I did a googling and I found this Quora thread and this bbc article. Still, I am wondering if this a suitable question for an intro to math structures. Could it be just the author just wanted to make the reader think outside the box?

1 hour later…
10:47 PM
@Dimitris I don't think its a good question but if you post it you'll probably get lots of upvotes
Also no, it doesn't fit under mathematical structures umbrella term
As for intentions of the author it doesn't have to be the author wanting you to think outside the box, but simply put it there as a joke question
Generally speaking, mind reading is not possible
Although many people would like to know what someone meant, without elaboration this is meaningless
@Dimitris The question itself comes from a chapter which is about the very nature of mathematics. The point of the question is that it is not a well-posed mathematical question. Other work by the same author further emphases that this is an example question which was given to children, who reasoned that the captain must be Noah, Noah lived to be quite old, and $26\cdot 10 = 260$, so the captain must be 260 years old.
I.e. students often just start computing and arrive at nonsensical answers before even determining if the question is mathematical or not.
Best one can do is go through the route of "this makes the most sense to me, so I'll assume author meant this"
Of course there's also the agnostic position of "I don't know what author meant so I'm open minded about possibilities"

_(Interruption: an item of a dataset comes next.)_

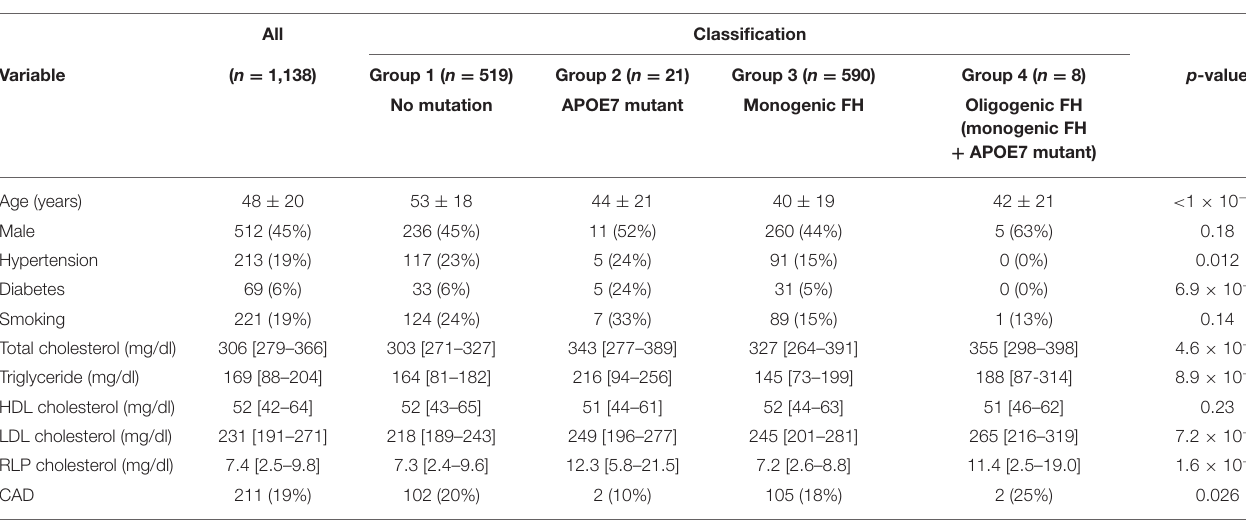
TABLE 1 | Characteristics of the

It should also be noted that the linked "book" probably should not be thought of as an independent document. It is really just a gussied up set of lecture notes, which are used by the author when teaching his classes.
11:06 PM
Of course, if you're in a discussion with someone then assuming their position is generally a bad idea, although to have it you need to assume some position. To compensate, people try to use the so called "steelman" method, where you do assume what is meant, but you try to represent someone's position in the best way possible
Note the difference between discussion and trying to figure what someone you never met meant, though
The latter is generally speaking impossible
11:36 PM
How much wood would a woodchuck chuck, if a woodchuck could chuck wood?